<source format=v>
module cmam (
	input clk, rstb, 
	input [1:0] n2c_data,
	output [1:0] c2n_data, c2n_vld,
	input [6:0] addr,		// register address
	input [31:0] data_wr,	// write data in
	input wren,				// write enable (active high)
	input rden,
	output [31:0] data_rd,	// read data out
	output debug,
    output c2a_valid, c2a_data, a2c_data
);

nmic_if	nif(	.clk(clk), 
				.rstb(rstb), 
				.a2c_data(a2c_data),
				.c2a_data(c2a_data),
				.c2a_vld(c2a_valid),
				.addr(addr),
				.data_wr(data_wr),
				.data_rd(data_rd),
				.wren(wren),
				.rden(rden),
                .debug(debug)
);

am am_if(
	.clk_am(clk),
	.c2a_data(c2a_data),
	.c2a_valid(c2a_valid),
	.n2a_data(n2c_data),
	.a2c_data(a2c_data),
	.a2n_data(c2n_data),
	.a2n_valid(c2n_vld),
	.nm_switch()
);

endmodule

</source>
# # # # # # #
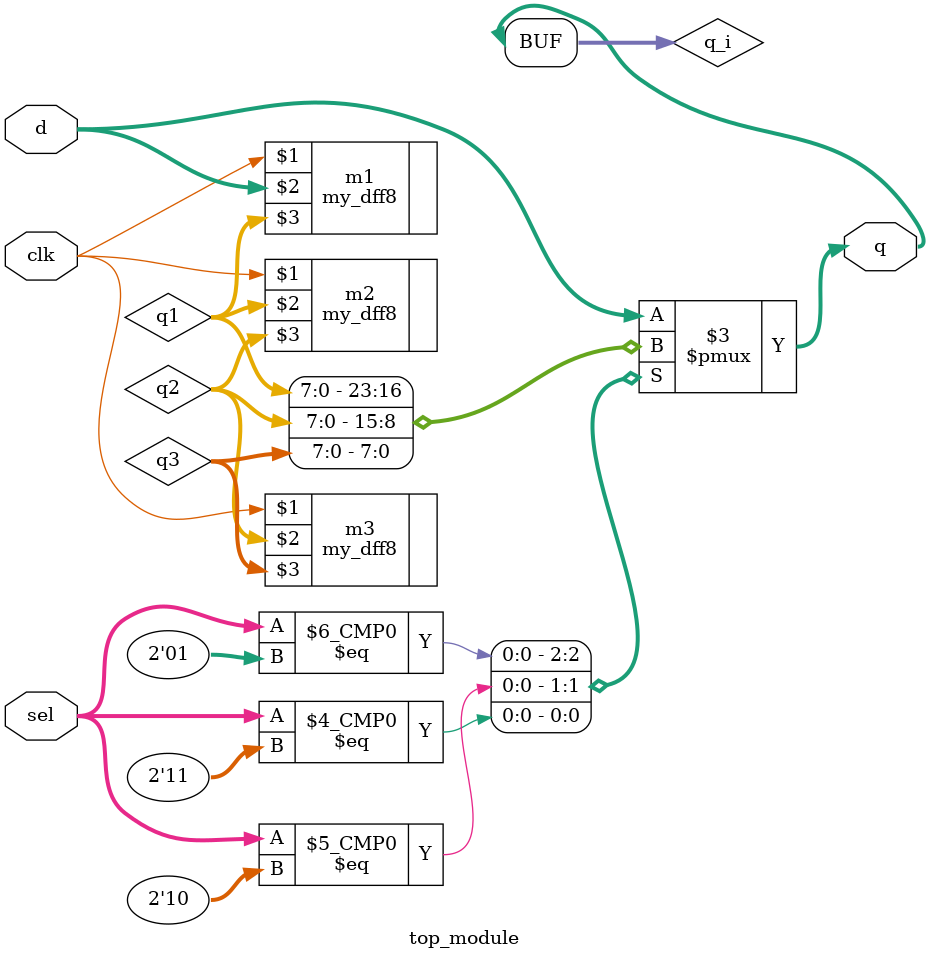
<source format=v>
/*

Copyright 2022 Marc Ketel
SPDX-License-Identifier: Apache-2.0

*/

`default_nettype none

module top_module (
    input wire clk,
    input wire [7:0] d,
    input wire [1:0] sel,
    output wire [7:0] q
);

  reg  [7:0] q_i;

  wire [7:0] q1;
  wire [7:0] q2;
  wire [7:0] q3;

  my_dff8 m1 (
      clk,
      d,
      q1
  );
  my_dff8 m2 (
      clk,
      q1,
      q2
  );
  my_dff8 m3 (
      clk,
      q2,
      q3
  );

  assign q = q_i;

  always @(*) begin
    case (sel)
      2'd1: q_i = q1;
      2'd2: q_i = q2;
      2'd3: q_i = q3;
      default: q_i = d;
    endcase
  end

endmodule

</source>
# # # # # # #
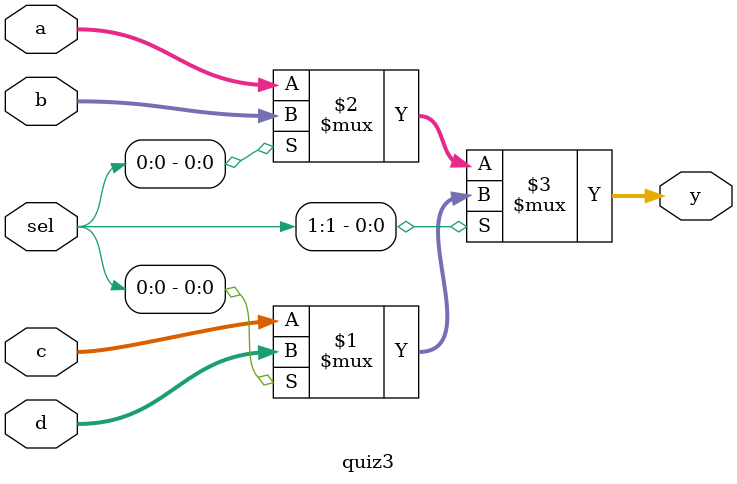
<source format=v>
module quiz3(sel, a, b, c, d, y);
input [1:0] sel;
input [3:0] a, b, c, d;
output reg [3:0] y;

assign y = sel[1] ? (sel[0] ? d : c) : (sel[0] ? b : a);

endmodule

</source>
# # # # # # #
Your instructions: Indicate the number of lines in the data above that contain the string "output", without any additional text.

Task response: 6